Britain's Prince Charles reflected on how incredibly hard it must be for Christians to follow Jesus Christ's example and love their enemies in the face of the "heartbreaking" pain and suffering they are enduring in the Middle East.
The Prince of Wales spoke on Tuesday before the Melkite Greek Catholic community in London and representatives of other churches at the Anglican Parish of St. Barnabas in Pimlico, and in a Christmas message said it was a "particular privilege" to celebrate the birth of Christ with them.
"As someone who, throughout my life, has tried, in whatever small way I can, to foster understanding between people of faith, and to build bridges between the great religions of the world, it is heartbreaking beyond words to see just how much pain and suffering is being endured by Christians, in this day and age, simply because of their faith," Charles said, according to The Tablet.
"As Christians we remember, of course, how Our Lord called upon us to love our enemies and to pray for those who persecute. But for those confronted with such hatred and oppression, I can only begin to imagine how incredibly hard it must be to follow Christ's example."
Charles has spoken out against the ongoing persecution of Christians in Iraq and Syria these past several years and has met with major church leaders who have seen firsthand the decimation caused by terror groups, such as the Islamic State.
The Prince of Wales said that he was "profoundly shocked" to learn how much the Melkite community in Syria has suffered.
"It does seem to me that in our troubled times, when so many Christians in the Middle East face such desperate trials, there is at least some potential comfort to be found in remembering our connections to the earliest days of the Church," he said.

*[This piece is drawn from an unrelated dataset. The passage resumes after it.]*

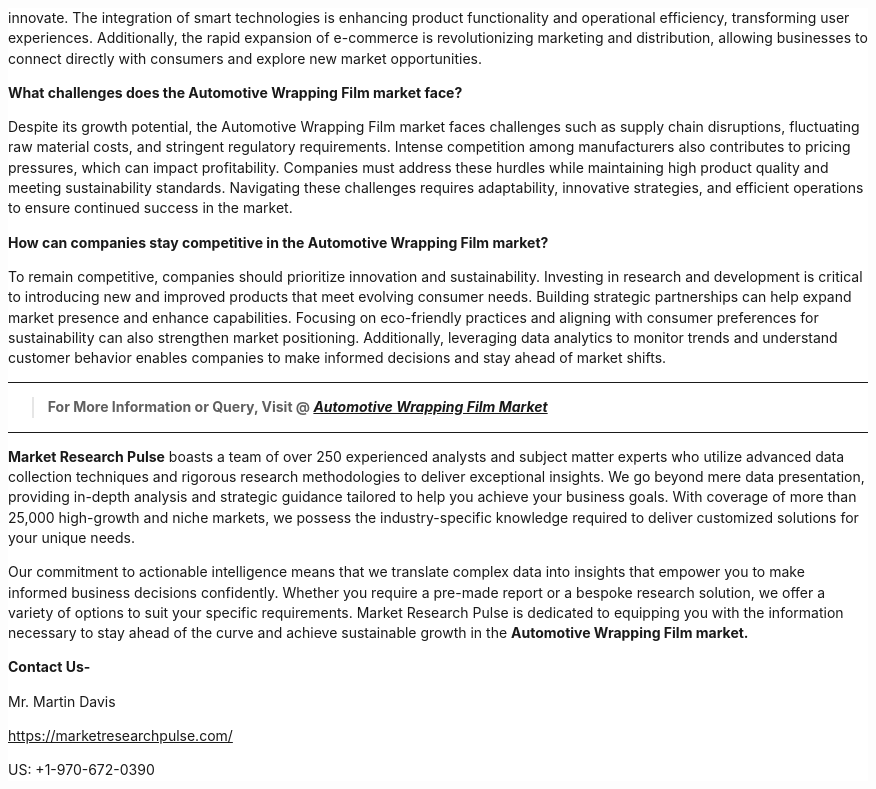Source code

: innovate. The integration of smart technologies is enhancing product functionality and operational efficiency, transforming user experiences. Additionally, the rapid expansion of e-commerce is revolutionizing marketing and distribution, allowing businesses to connect directly with consumers and explore new market opportunities.</p><p><strong>What challenges does the Automotive Wrapping Film market face?</strong></p><p>Despite its growth potential, the Automotive Wrapping Film market faces challenges such as supply chain disruptions, fluctuating raw material costs, and stringent regulatory requirements. Intense competition among manufacturers also contributes to pricing pressures, which can impact profitability. Companies must address these hurdles while maintaining high product quality and meeting sustainability standards. Navigating these challenges requires adaptability, innovative strategies, and efficient operations to ensure continued success in the market.</p><p><strong>How can companies stay competitive in the Automotive Wrapping Film market?</strong></p><p>To remain competitive, companies should prioritize innovation and sustainability. Investing in research and development is critical to introducing new and improved products that meet evolving consumer needs. Building strategic partnerships can help expand market presence and enhance capabilities. Focusing on eco-friendly practices and aligning with consumer preferences for sustainability can also strengthen market positioning. Additionally, leveraging data analytics to monitor trends and understand customer behavior enables companies to make informed decisions and stay ahead of market shifts.</p><hr /><blockquote><p><strong>For More Information or Query, Visit @&nbsp;<em><a href="https://marketresearchpulse.com/report/110350/automotive-wrapping-film-market?utm_source=Linkedin&utm_medium=025">Automotive Wrapping Film Market</a></em></strong></p></blockquote><hr /><p><strong>Market Research Pulse</strong> boasts a team of over 250 experienced analysts and subject matter experts who utilize advanced data collection techniques and rigorous research methodologies to deliver exceptional insights. We go beyond mere data presentation, providing in-depth analysis and strategic guidance tailored to help you achieve your business goals. With coverage of more than 25,000 high-growth and niche markets, we possess the industry-specific knowledge required to deliver customized solutions for your unique needs.</p><p>Our commitment to actionable intelligence means that we translate complex data into insights that empower you to make informed business decisions confidently. Whether you require a pre-made report or a bespoke research solution, we offer a variety of options to suit your specific requirements. Market Research Pulse is dedicated to equipping you with the information necessary to stay ahead of the curve and achieve sustainable growth in the <strong>Automotive Wrapping Film market.</strong></p><p><strong>Contact Us-</strong></p><p>Mr. Martin Davis</p><p>https://marketresearchpulse.com/</p><p>US: +1-970-672-0390</p>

He noted that much like the Holy Family in the Christmas story, Christians are being forced to abandon their homes and flee for their lives due to their faith.
He pointed out that the "barbaric persecution" of believers is "even more perverse and dreadful," given that the Quran, the Islamic holy book, holds a spirit of reverence toward Jesus and His mother, Mary.
"It is so vitally important, in this season of Advent and throughout the year, that Christians in this country and elsewhere, who enjoy the rights of freedom of worship and freedom of expression, do not take those rights for granted; and that we remember, and do what we can to support, our fellow Christians for whom the denial of such rights has had such profound and painful consequences," Charles stated.
"As we remember those Christians today, it is especially appropriate that we should gather to do so in this Church of England parish which has welcomed, in the most marvelous way, another Christian community to worship alongside it and to share this beautiful church. It offers us all, if I may say so, a very special example of Christian love and humanity."
More than 700,000 of Syria's two million Christian population have been forced to flee their homes since the start of the country's civil war in 2011.
One of the most dramatic drops was reported in Aleppo, where as of spring 2017 only 35,000 of 150,000 Christians remained, representing a 75 percent decline.
In a similar speech last year on Christian persecution, Charles likened the genocide of believers and minorities to the horrors of the Holocaust.
"I was born in 1948, just after the end of World War II in which my parents' generation had fought, and died, in a battle against intolerance, monstrous extremism and an inhuman attempt to exterminate the Jewish population of Europe," he said at the time.
"That, nearly 70 years later, we should still be seeing such evil persecution is, to me, beyond all belief. We owe it to those who suffered and died so horribly not to repeat the horrors of the past."